Certiorari To The Supreme Court Of Indiana
No. 11–161. Argued February 29, 2012—Decided June 4, 2012
For decades, Indianapolis (City) funded sewer projects using Indiana’s Barrett Law, which permitted cities to apportion a public improvement project’s costs equally among all abutting lots. Under that system, a city would create an initial assessment, dividing the total estimated cost by the number of lots and making any necessary adjustments. Upon a project’s completion, the city would issue a final lot-by-lot assessment. Lot owners could elect to pay the assessment in a lump sum or over time in installments.
After the City completed the Brisbane/Manning Sanitary Sewers Project, it sent affected homeowners formal notice of their payment obligations. Of the 180 affected homeowners, 38 elected to pay the lump sum. The following year, the City abandoned Barrett Law financing and adopted the Septic Tank Elimination Program (STEP), which financed projects in part through bonds, thereby lowering individual owner’s sewer-connection costs. In implementing STEP, the City’s Board of Public Works enacted a resolution forgiving all assessment amounts still owed pursuant to Barrett Law financing. Homeowners who had paid the Brisbane/Manning Project lump sum received no refund, while homeowners who had elected to pay in installments were under no obligation to make further payments.

==================================================

Activities |
**a)** From the Indianapolis sewer passage, copy word for word the part that opens with the words "After the City" and closes with "make further payments.".
**b)** In the Indianapolis sewer passage, how many of the 180 affected homeowners chose to pay the lump sum?

Raw data |

==================================================

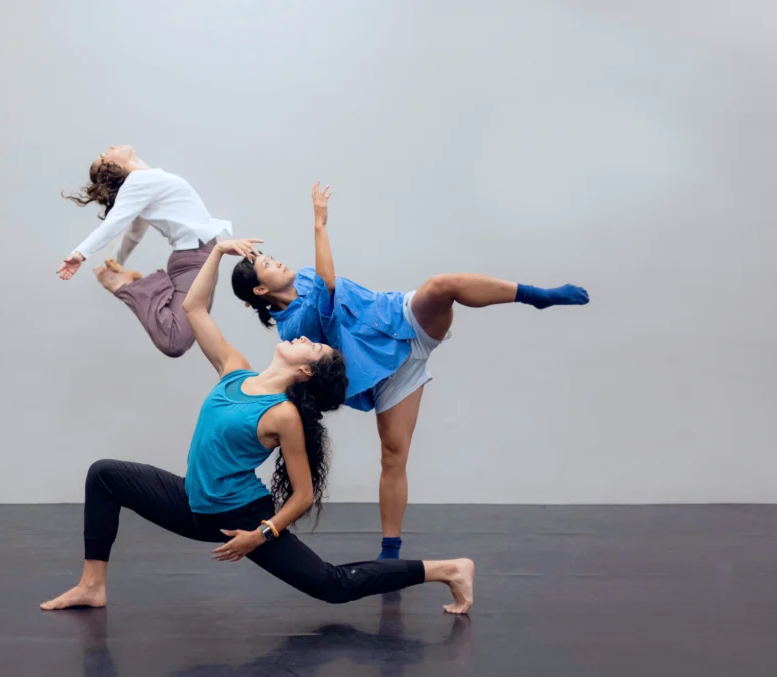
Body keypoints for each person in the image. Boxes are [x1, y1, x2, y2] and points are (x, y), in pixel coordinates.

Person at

==================================================

Your responses |
**a)**
After the City completed the Brisbane/Manning Sanitary Sewers Project, it sent affected homeowners formal notice of their payment obligations. Of the 180 affected homeowners, 38 elected to pay the lump sum. The following year, the City abandoned Barrett Law financing and adopted the Septic Tank Elimination Program (STEP), which financed projects in part through bonds, thereby lowering individual owner’s sewer-connection costs. In implementing STEP, the City’s Board of Public Works enacted a resolution forgiving all assessment amounts still owed pursuant to Barrett Law financing. Homeowners who had paid the Brisbane/Manning Project lump sum received no refund, while homeowners who had elected to pay in installments were under no obligation to make further payments.

**b)** 38 of them.